Demjanjuk hatte als Traktorfahrer auf einer Kolchose in der Sowjetunion gearbeitet, als er 1940 zur Roten Armee eingezogen wurde. 1942 geriet er in deutsche Gefangenschaft, in der Hunderttausende starben. Der damals 22-Jährige meldete sich als „Hilfswilliger“, wurde im SS-Ausbildungslager Trawniki zum Wachmann geschult und in Sobibor sowie später im KZ Flossenbürg eingesetzt. Nach dem Krieg meldete er sich als „Displaced Person“, lebte zeitweise im oberbayerischen Feldafing, bis er 1952 als Ex-Kriegsgefangener in die USA ausreiste.
Schon seit 30 Jahren steht Demjanjuk immer wieder im Visier der Ermittler, bereits 1988 wurde er in Israel als „Iwan der Schreckliche“ von Treblinka wegen Beihilfe zum Mord an mehr als 800 000 Juden zum Tode verurteilt und saß fünf Jahre in der Todeszelle. Doch dann hieß es: Er war offenbar doch nicht „Iwan der Schreckliche“.

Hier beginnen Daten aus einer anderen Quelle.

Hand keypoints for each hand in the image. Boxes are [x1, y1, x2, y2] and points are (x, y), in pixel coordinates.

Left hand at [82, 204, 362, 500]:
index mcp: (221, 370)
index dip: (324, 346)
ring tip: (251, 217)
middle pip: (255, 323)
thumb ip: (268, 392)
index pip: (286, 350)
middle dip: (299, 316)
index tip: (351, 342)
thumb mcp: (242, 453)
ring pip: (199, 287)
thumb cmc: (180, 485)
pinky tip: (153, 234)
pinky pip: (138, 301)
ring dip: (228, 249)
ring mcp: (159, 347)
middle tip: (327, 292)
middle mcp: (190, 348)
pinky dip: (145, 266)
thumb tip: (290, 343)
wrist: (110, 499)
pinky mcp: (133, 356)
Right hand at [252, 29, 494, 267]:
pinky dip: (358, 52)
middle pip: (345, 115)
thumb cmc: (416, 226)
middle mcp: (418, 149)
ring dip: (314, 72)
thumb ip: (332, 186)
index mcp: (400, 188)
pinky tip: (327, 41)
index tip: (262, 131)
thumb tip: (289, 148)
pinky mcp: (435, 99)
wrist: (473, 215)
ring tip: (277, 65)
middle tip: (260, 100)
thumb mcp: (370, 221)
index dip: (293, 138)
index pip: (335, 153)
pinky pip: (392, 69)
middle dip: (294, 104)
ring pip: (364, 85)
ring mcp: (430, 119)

Auch der Sobibor-Verdacht besteht schon seit damals. Das Lager gehörte wie Treblinka und Belzec zu den infamsten Anlagen der Nazis, im Rahmen der „Aktion Reinhardt“ allein zur Vernichtung von Menschen errichtet. Wer in Sobibor arbeitete – rund 25 SS-Leute und etwa 100 meist ukrainische Trawniki – hatte keine andere Aufgabe, als bei der Ermordung der aus verschiedenen Ländern verschleppten Männer, Frauen und Kinder zu helfen. Damit hat sich nach Auffassung der Anklage auch John Demjanjuk schuldig gemacht. Augenzeugen für seine mutmaßlichen Taten gibt es allerdings nicht. Denn keiner der Lager-Überlebenden kann sich konkret an Demjanjuk erinnern.
Damit unterscheidet sich der Prozess von früheren Verfahren gegen Nazi-Schergen: Dabei ging es um einzelne Täter und ihre Exzesse – in diesem Fall jedoch ist der Angeklagte einer von sehr vielen, die eine Funktion in der Vernichtungsmaschinerie hatten. Ob das allein für eine Verurteilung reicht? In früheren Prozessen im Zusammenhang mit Sobibor sowie dem Ausbildungslager Trawniki wurden sogar SS-Männer freigesprochen. Die Argumente der Gerichte unter anderem: Die Angeklagten hätten nichts gewusst oder aus Angst um ihr eigenes Leben aus einem Befehlsnotstand heraus gehandelt.
Die beiden Münchner Staatsanwälte Thomas Steinkraus-Koch und Hans-Joachim Lutz haben sich also viel vorgenommen. Er halte die Beweismittel für ausreichend, betont Steinkraus-Koch kurz vor Prozessbeginn. Hauptbeweismittel der Anklage sind ein SS-Dienstausweis mit der Nummer 1393 und eine Verlegungsliste von März 1943, nach der Demjanjuk nach Sobibor geschickt wurde. Demjanjuks Anwälte zweifeln die Echtheit des Dokuments weiter an. „Abkommandiert am 27.3.43 Sobibor“ ist handschriftlich auf dem Ausweis notiert – er war bereits in Israel bekannt, doch reichte das offenbar damals den Anklägern nicht aus.